A sessão está marcada para às 9h e promete ser longa - a expectativa é de que termine na madrugada do dia seguinte - e será conduzida pelo presidente do Supremo Tribunal Federal (STF), ministro Ricardo Lewandowski. O primeiro a falar é o relator Antonio Anastasia, que terá 30 minutos para apresentar o relatório avalizado pela comissão. Em seguida, a tribuna é aberta para os senadores inscritos. Até a tarde desta segunda-feira (8), a Secretaria-Geral da Mesa já contabilizava 32 oradores - as inscrições podem ser realizadas até amanhã, durante a sessão. Cada senador  tem direito a 10 minutos de fala. Dois intervalos com uma hora de duração estão previstos: às 13h e às 18h.

De acordo com o estabelecido, questões de ordem terão que ser formuladas até cinco minutos antes da fala de cada orador inscrito.
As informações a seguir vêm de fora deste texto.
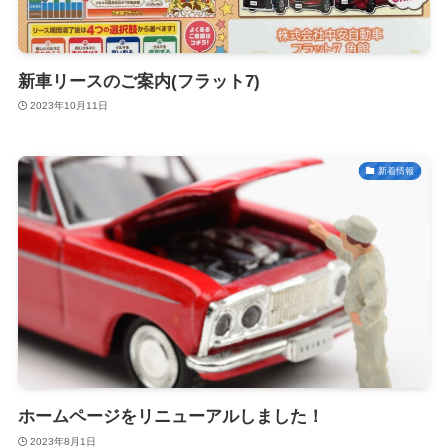
新車リースのご案内(フラット7)
2023年10月11日
新着情報
ホームページをリニューアルしました！
2023年8月1日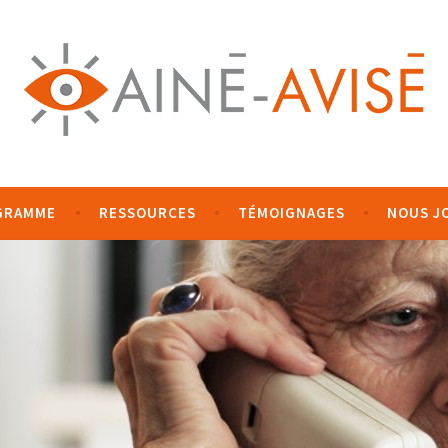
GRAMME
RESSOURCES
TÉMOIGNAGES
NOUS J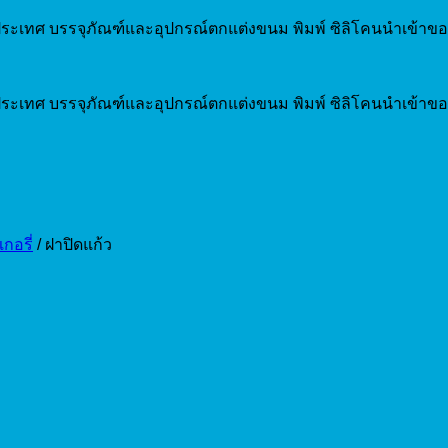
ระเทศ บรรจุภัณฑ์และอุปกรณ์ตกแต่งขนม พิมพ์ ซิลิโคนนำเข้าขอ
ระเทศ บรรจุภัณฑ์และอุปกรณ์ตกแต่งขนม พิมพ์ ซิลิโคนนำเข้าขอ
กอรี่
/
ฝาปิดแก้ว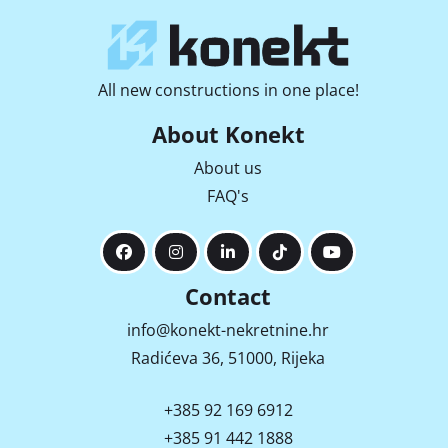
All new constructions in one place!
About Konekt
About us
FAQ's
Contact
info@konekt-nekretnine.hr
Radićeva 36, 51000, Rijeka
+385 92 169 6912
+385 91 442 1888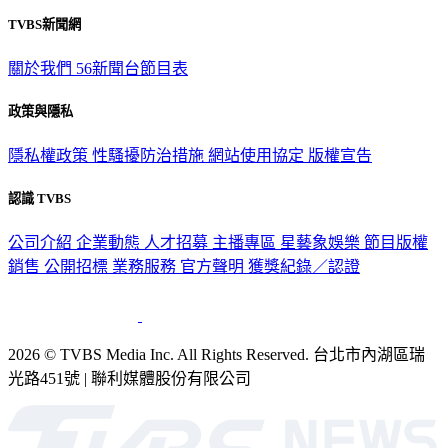
TVBS新聞網
關於我們
56新聞台節目表
政策與隱私
隱私權政策
性騷擾防治措施
網站使用協定
版權宣告
認識 TVBS
公司介紹
企業動態
人才招募
主播專區
星藝象娛樂
節目版權
銷售
公開招標
業務服務
官方聲明
獲獎紀錄／認證
2026 © TVBS Media Inc. All Rights Reserved. 台北市內湖區瑞
光路451號 | 聯利媒體股份有限公司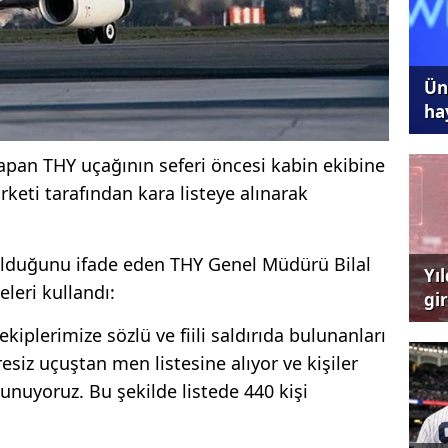
Ünl
ha
apan THY uçağının seferi öncesi kabin ekibine
keti tarafından kara listeye alınarak
 olduğunu ifade eden THY Genel Müdürü Bilal
Yı
eleri kullandı:
gi
çağ
kiplerimize sözlü ve fiili saldırıda bulunanları
esiz uçuştan men listesine alıyor ve kişiler
nuyoruz. Bu şekilde listede 440 kişi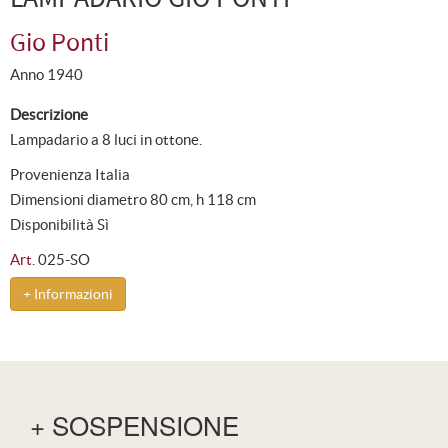
Gio Ponti
Anno 1940
Descrizione
Lampadario a 8 luci in ottone.
Provenienza Italia
Dimensioni diametro 80 cm, h 118 cm
Disponibilità Sì
Art.
025-SO
+ Informazioni
+ SOSPENSIONE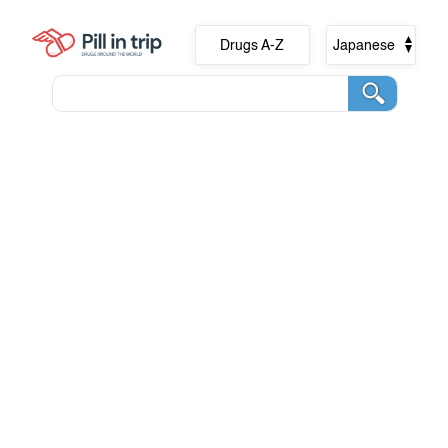
Drugs A-Z
Japanese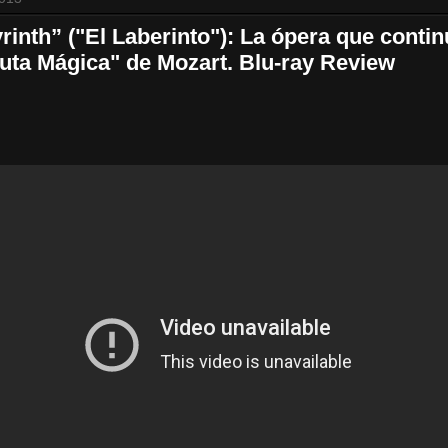
inth” ("El Laberinto"): La ópera que contin
auta Mágica" de Mozart. Blu-ray Review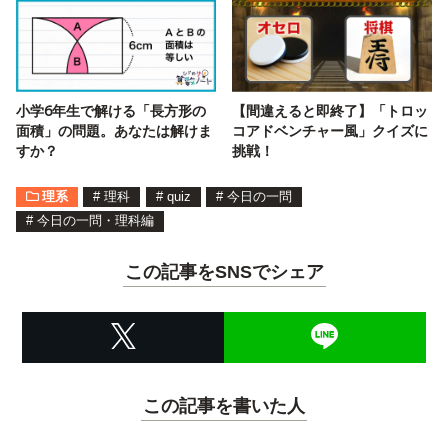
小学6年生で解ける「長方形の
【間違えると即終了】「トロッ
面積」の問題。あなたは解けま
コアドベンチャー風」クイズに
すか？
挑戦！
理系
#
理科
#
quiz
#
今日の一問
#
今日の一問・理科編
この記事をSNSでシェア
この記事を書いた人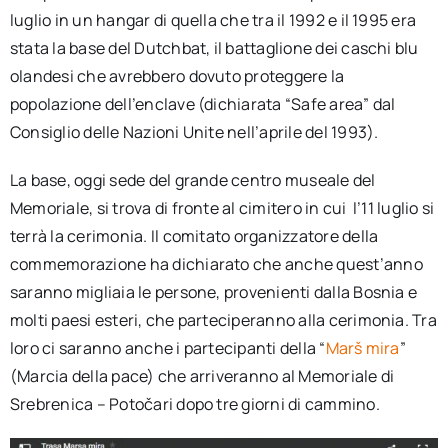
luglio in un hangar di quella che tra il 1992 e il 1995 era
stata la base del Dutchbat, il battaglione dei caschi blu
olandesi che avrebbero dovuto proteggere la
popolazione dell’enclave (dichiarata “Safe area” dal
Consiglio delle Nazioni Unite nell’aprile del 1993).
La base, oggi sede del grande centro museale del
Memoriale, si trova di fronte al cimitero in cui l’11 luglio si
terrà la cerimonia. Il comitato organizzatore della
commemorazione ha dichiarato che anche quest’anno
saranno migliaia le persone, provenienti dalla Bosnia e
molti paesi esteri, che parteciperanno alla cerimonia. Tra
loro ci saranno anche i partecipanti della “
Marš mira
”
(Marcia della pace) che arriveranno al Memoriale di
Srebrenica – Potočari dopo tre giorni di cammino.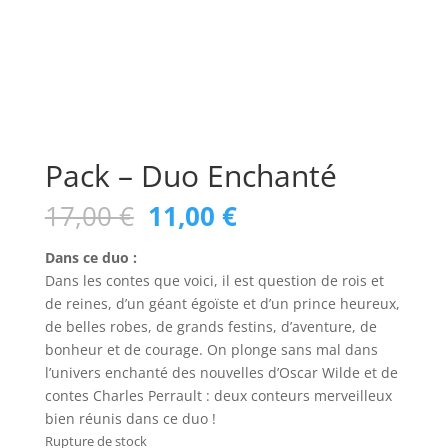
Pack – Duo Enchanté
Le
Le
17,00
€
11,00
€
prix
prix
initial
actuel
Dans ce duo :
était :
est :
Dans les contes que voici, il est question de rois et
17,00 €.
11,00 €.
de reines, d’un géant égoïste et d’un prince heureux,
de belles robes, de grands festins, d’aventure, de
bonheur et de courage. On plonge sans mal dans
l’univers enchanté des nouvelles d’Oscar Wilde et de
contes Charles Perrault : deux conteurs merveilleux
bien réunis dans ce duo !
Rupture de stock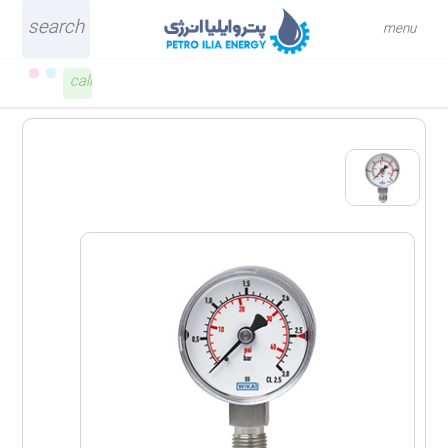
search
close
menu
call
۰۲۶-۳۴۰۹۲۱۳۷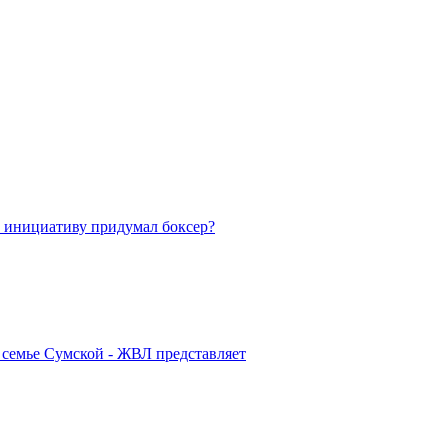
 инициативу придумал боксер?
 семье Сумской - ЖВЛ представляет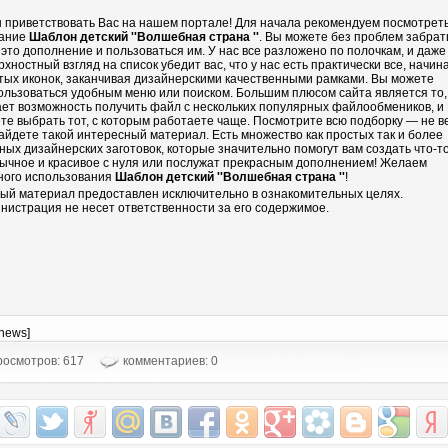
 приветствовать Вас на нашем портале! Для начала рекомендуем посмотрет
ание
Шаблон детский ''Волшебная страна ''
. Вы можете без проблем забрать
 это дополнение и пользоваться им. У нас все разложено по полочкам, и даже
рхностный взгляд на список убедит вас, что у нас есть практически все, начин
тых иконок, заканчивая дизайнерскими качественными рамками. Вы можете
ользоваться удобным меню или поиском. Большим плюсом сайта является то,
ает возможность получить файл с нескольких популярных файлообмеников, и
те выбрать тот, с которым работаете чаще. Посмотрите всю подборку — не в
айдете такой интересный материал. Есть множество как простых так и более
ных дизайнерских заготовок, которые значительно помогут вам создать что-т
ычное и красивое с нуля или послужат прекрасным дополнением! Желаем
ного использования
Шаблон детский ''Волшебная страна ''
!
ый материал предоставлен исключительно в ознакомительных целях.
нистрация не несет ответственности за его содержимое.
-news]
осмотров: 617
комментариев: 0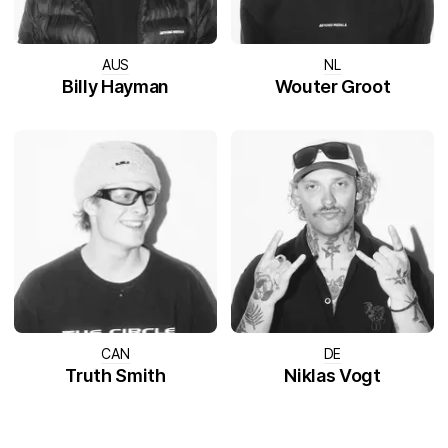
AUS
NL
Billy Hayman
Wouter Groot
CAN
DE
Truth Smith
Niklas Vogt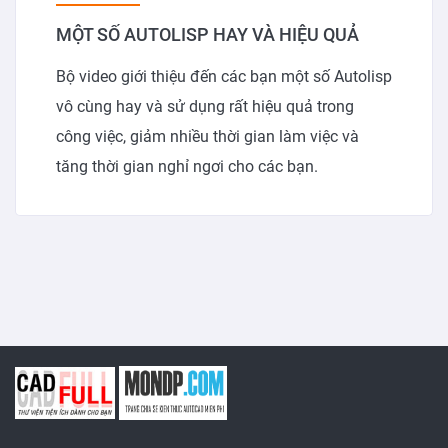
MỘT SỐ AUTOLISP HAY VÀ HIỆU QUẢ
Bộ video giới thiệu đến các bạn một số Autolisp
vô cùng hay và sử dụng rất hiệu quả trong
công việc, giảm nhiều thời gian làm việc và
tăng thời gian nghỉ ngơi cho các bạn.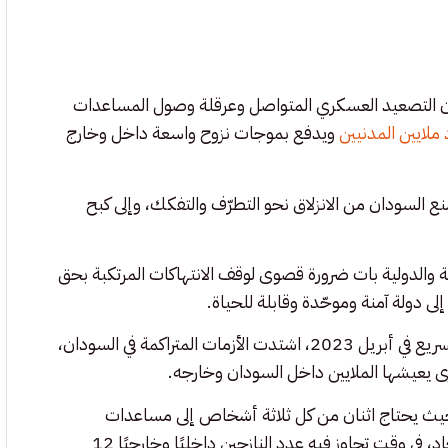
 أن التصعيد العسكري المتواصل وعرقلة وصول المساعدات
ملايين المدنيين
ويدفع بموجات نزوح واسعة داخل وخارج
منع السودان من الانزلاق نحو التطرّف والتفكك، وإلى كبح
مية والدولية بات ضرورة قصوى لوقف الانتهاكات المرتكبة بحق
لى دولة آمنة وموحّدة وقابلة للحياة.
ومنذ اندلاع الحرب بين القوات المسلحة السودانية وقوات الدعم السريع في أبريل 2023، اشتدت الأزمات المتراكمة في السودان،
رى يعيشها الملايين داخل السودان وخارجه.
لم، حيث يحتاج اثنان من كل ثلاثة أشخاص إلى مساعدات
إنسانية عاجلة، ويواجه أكثر من 25 مليون شخص خطر الجوع الحاد، في وقت تجاوز فيه عدد النازحين داخليًا وخارجيًا 12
As manifestações serão precedidas de uma réplica pelo prazo de até cinco minutos, e não poderão ser apresentadas por defesa ou acusação. Também não caberá recurso ao plenário sobre as decisões tomadas por Lewandowski.

Após os pronunciamentos dos senadores é a vez de acusação e defesa falarem por 30 minutos cada. Caso não sejam protocolados pedidos de destaque, será concedida a palavra, por mais cinco minutos, para a manifestação de, no máximo, cinco oradores favoráveis e cinco contrários ao parecer. Já em caso de pedidos de destaque, antes da votação de cada um será concedida a palavra, por até cinco minutos para a manifestação de, no máximo, dois oradores favoráveis e dois contrários às conclusões do parecer sobre os crimes imputados a Dilma. Nessa fase do processo, não caberá orientação de lideranças partidárias para instruir o voto dos senadores.

Como a denúncia contra Dilma consiste em quatro fatos - três decretos de crédito suplementar em desacordo com a meta fiscal vigente e as chamadas "pedaladas fiscais" - os senadores poderão apresentar requerimentos para votar quaisquer deles separadamente. A votação será nominal e aberta, além de obrigatoriamente registrada no painel eletrônico.

Para que seja iniciada a votação, é necessário quórum mínimo de 41 senadores em plenário. O parecer da comissão do impeachment precisa da maioria simples dos votos para ser aprovado (ou seja, metade mais um dos senadores presentes). Se for condenada, Dilma deixa definitivamente o cargo e perde os direitos políticos por oito anos. Caso o plenário entenda que a acusação não procede, o processo será arquivado e a presidente recupera todas as prerrogativas do cargo.